■ 页面文本 ■
__________________________________________________

5月28日,著名历史学家、教育家章开沅去世,享年95岁。章开沅是华中师范大学原校长,2014年的时候主动请辞“资深教授”头衔,其中包括辞去每年10万元的津贴。本报记者曾为此赴武汉采访,采访中,给记者留下至深印象的,正是章开沅先生的坦坦荡荡、淡泊名利和守护良心的真诚。今天特刊登当年的采访文章,以表纪念。
没有什么条条框框,他们觉得你是人才,觉得你适合做这个工作,就大胆用
上观新闻:不久前刚卸任的华中科技大学校长李培根,在离任演讲中19次说到了“遗憾”,他说自己虽然作了一些努力,但“能力太有限”。您也曾是一位大学校长,您觉得要当好校长,真那么难吗?
章开沅:培根是一位不错的校长。其中很重要的一点,就是因为他的真诚。他努力拉近领导和群众、校长和学生之间的距离,这一点他做到了。但改变一所学校不是很容易。
上观新闻:您当年出任大学校长时,是怎样的情形呢?
章开沅:我是上世纪80年代出任华中师范大学校长的。当时社会经过“文革”,都在拨乱反正,大家都有一股想要做事的冲动。那种热情本身就是一种不可阻挡的力量,我把它比喻成地下的热火,一下子要喷发出来。大家都憋久了,尤其对我们知识分子来讲是“第二次解放”。所以,大家都一心图改革,振兴国家。当然,那时候也很困难,大学教育几乎是空白,真正可说是百废待兴。
上观新闻:听说1984年您接受华中师范大学校长一职时,还坚持提了一些附加条件,比如每周要留给您两天独立做学术的时间,是这样吗?
章开沅:当时,教育部在几所大学开展试点进行校长选聘,华中师大是试点之一。选聘程序是这样的:先经过民意测试,不设候选人,在中层以上干部(包括副教授以上)中海选。教育部人事司只派了一个工作组来指导。投票的时候没有竞聘演讲之类。我那时正好因为学术交流外出,没有参加投票。工作组把所有的选票收齐之后,封存送到教育部,校内谁都不知道结果。最后教育部根据投票情况,再经过讨论,决定由我担任校长。我当时非常意外。
上观新闻:为什么意外?
章开沅:被宣布当校长之前,我最高的职位是教研室主任,连个系主任都不是。当然我参加革命较早,1948年就参加了革命。我没做过行政工作,也不想做行政工作,觉得自己是个“扶不起的阿斗”,因此提了一些“苛刻”的条件,比如一个星期我要有两个下午的时间做学术,希望以此为借口,他们答应不了,也就不了了之了。但没想到,所提条件他们都答应了。由此可见那次选拔,真是没有什么条条框框,他们觉得你是人才,觉得你适合做这个工作,就大胆用,所以像我这么有个性而无经验的人都被选拔了。

__________________________________________________

■ 存储数据 ■
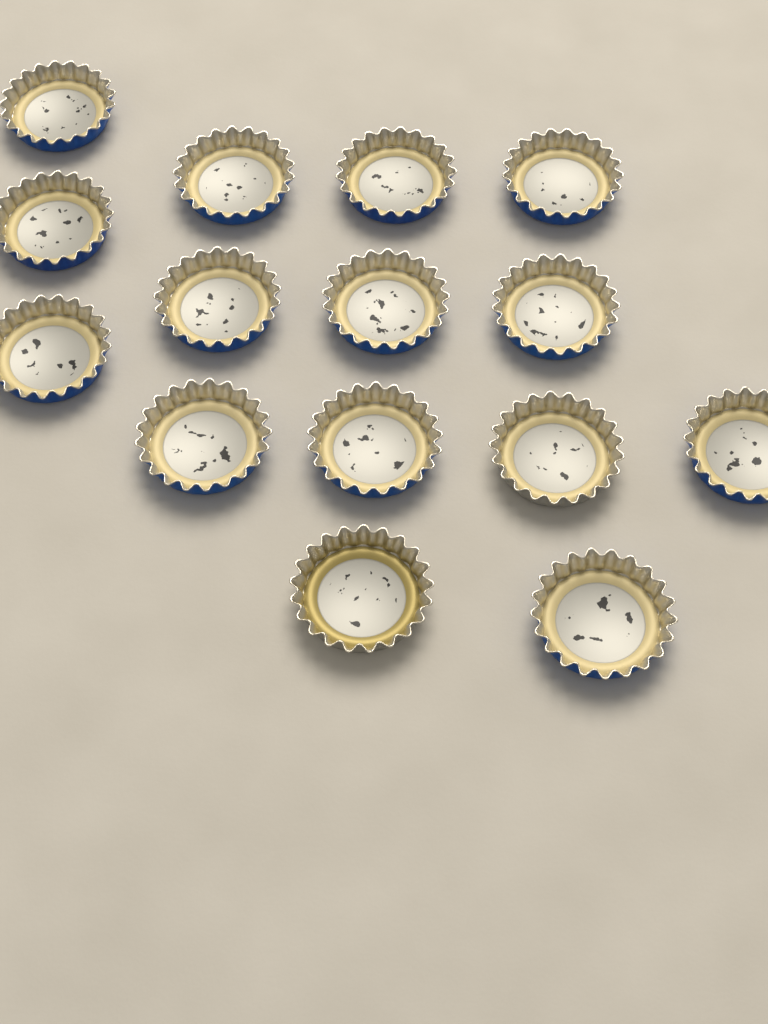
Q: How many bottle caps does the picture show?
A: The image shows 15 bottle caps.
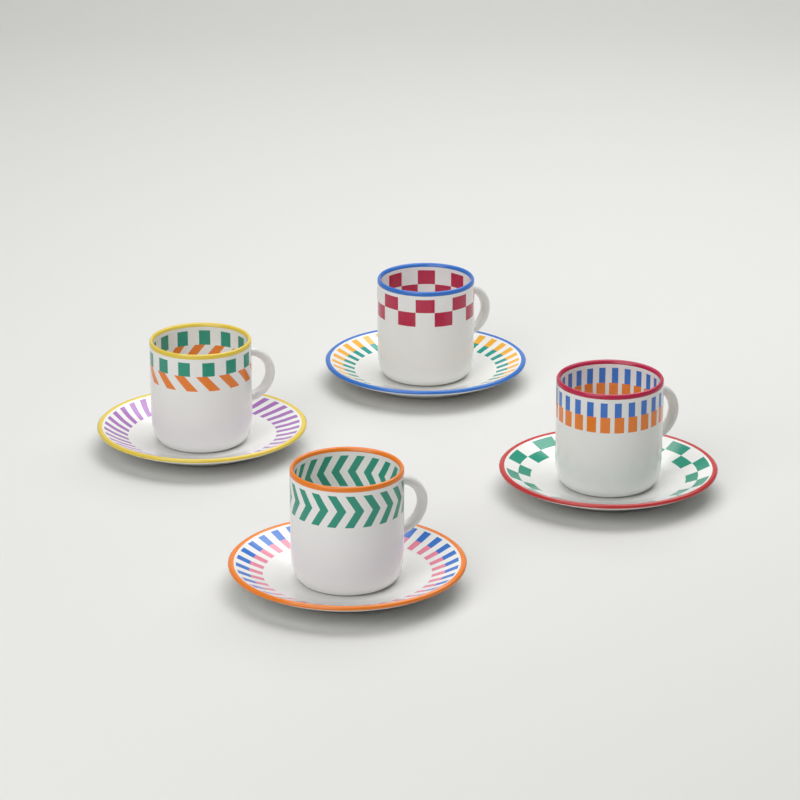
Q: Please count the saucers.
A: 4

__________________________________________________

■ 简短任务 1 ■
请把章开沅访谈中从"5月28日,著名历史学家、教"起、到"是空白,真正可说是百废待兴。"为止(含这部分)的文字原样重打一遍。
■ 简短任务 2 ■
根据章开沅访谈,章开沅是哪一年参加革命的?
■ 简短任务 3 ■
请接着章开沅访谈的最后一句往下写。

■ 练习答案 1 ■
5月28日,著名历史学家、教育家章开沅去世,享年95岁。章开沅是华中师范大学原校长,2014年的时候主动请辞“资深教授”头衔,其中包括辞去每年10万元的津贴。本报记者曾为此赴武汉采访,采访中,给记者留下至深印象的,正是章开沅先生的坦坦荡荡、淡泊名利和守护良心的真诚。今天特刊登当年的采访文章,以表纪念。
没有什么条条框框,他们觉得你是人才,觉得你适合做这个工作,就大胆用
上观新闻:不久前刚卸任的华中科技大学校长李培根,在离任演讲中19次说到了“遗憾”,他说自己虽然作了一些努力,但“能力太有限”。您也曾是一位大学校长,您觉得要当好校长,真那么难吗?
章开沅:培根是一位不错的校长。其中很重要的一点,就是因为他的真诚。他努力拉近领导和群众、校长和学生之间的距离,这一点他做到了。但改变一所学校不是很容易。
上观新闻:您当年出任大学校长时,是怎样的情形呢?
章开沅:我是上世纪80年代出任华中师范大学校长的。当时社会经过“文革”,都在拨乱反正,大家都有一股想要做事的冲动。那种热情本身就是一种不可阻挡的力量,我把它比喻成地下的热火,一下子要喷发出来。大家都憋久了,尤其对我们知识分子来讲是“第二次解放”。所以,大家都一心图改革,振兴国家。当然,那时候也很困难,大学教育几乎是空白,真正可说是百废待兴。

■ 练习答案 2 ■
1948年。

■ 练习答案 3 ■
上观新闻:那个时候最大的办学难点是什么?
章开沅:上世纪80年代初,主要是要恢复正常的教学秩序,建立正常的教学计划。在这个基础上,再推行一系列的改革。当时最出名的是武汉大学校长刘道玉,他最年轻,也最投入,推行了学分制、转系等一系列改革举措,影响非常大。
上观新闻:那时候教育改革的基础虽然“一穷二白”,但改革的热情很高、动作很大,动静也很大。
章开沅:当时的改革动静大,我认为有几个原因。一是那个年代,大家普遍对利益问题看得不重,比如那时候我们写三卷本的《辛亥革命史》,后来都成为学术名著了,但起初没有稿费,连启动经费都没有,可大家都觉得很正常,不去计较。二是高校官僚化、行政化之风不重。另外,大家都有强烈的改革意愿。教育改革不但没有什么利益可图,还有很多风险,但大家都有改革的动力。我答应当这个校长的时候就想:做错了,大不了再挨批斗呗。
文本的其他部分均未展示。